日本文学史が誇る傑作絵本『100万回生きたねこ』の作者として知られる佐野洋子さん(2010年11月死去)。
死後に出版されたエッセイ『死ぬ気まんまん』に語られる死生観が凄味を感じさせる内容で、たいへん素晴らしいので、紹介します。
“死” にフタをする現代の日本社会
人に死に触れる機会って、そうそうありませんよね。
特に、命が消えていく様子を目の当たりにするようなことは稀です。
病気の場合は病院で亡くなるのが一般的ということもあって、葬式で遺体に対面する程度でしょう。
これが戦中戦後では、大家族で兄弟が多く、栄養状態が悪いケースも多々。
医療技術も制度も未発達。
しかも死ぬのは自宅が一般的である時代でしたから、バタバタと身の回りで人が死んだといいます。
私の家族は目の前で、スコンスコンと何人も死んだ。昔は皆、病人は家で死んだ。
三歳の時、生まれて三十三日目の弟が、鼻からコーヒー豆のかすのようなものを二本流して、死んだ。あんまり小さかったので顔も覚えていない。(中略)
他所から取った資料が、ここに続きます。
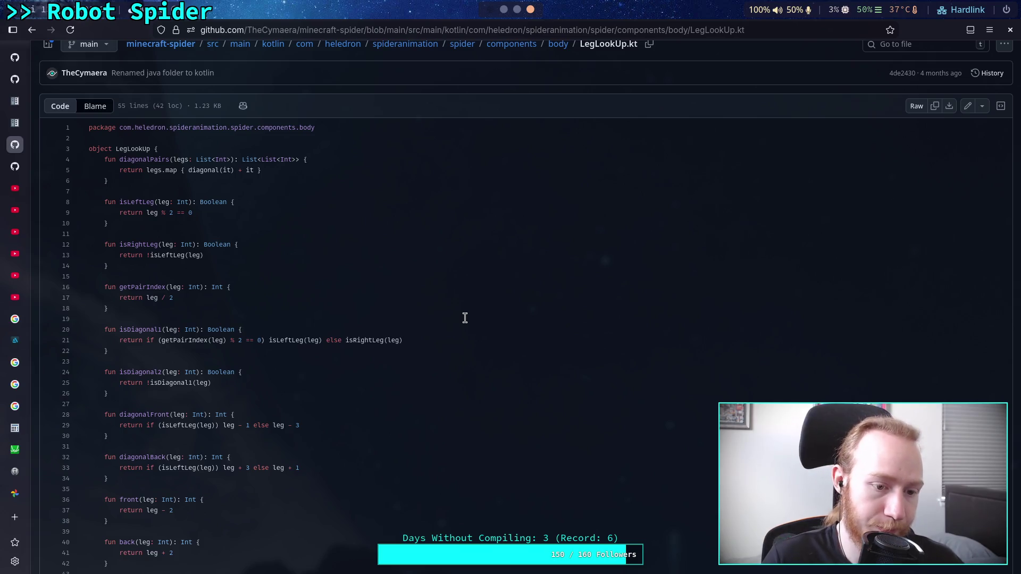
pyautogui.scroll(-3, 465, 318)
それから私の下の下の弟が大連から引き揚げて三ヶ月目に、またコロリと死んだ。
名をタダシと言った。その時、家は子供が五人もいて、八歳の私は四歳のタダシの子守係だった。
今でも私はタダシの柔々と丸っこい小さな手の感触がよみがえる。(中略)
次の年の六月の大雨の日に兄が死んだ。兄は一週間くらい寝た。母は半狂乱だった。
佐野洋子『死ぬ気まんまん』 p.59〜p.62
あまり母が泣き続けるので、父は寺の坊さんの所に母を連れていった。今にして思うが、母は宗教心のまるでない人だったから、坊さんは何の役にもたたなかった。二度行ってやめ、そして泣き続けた。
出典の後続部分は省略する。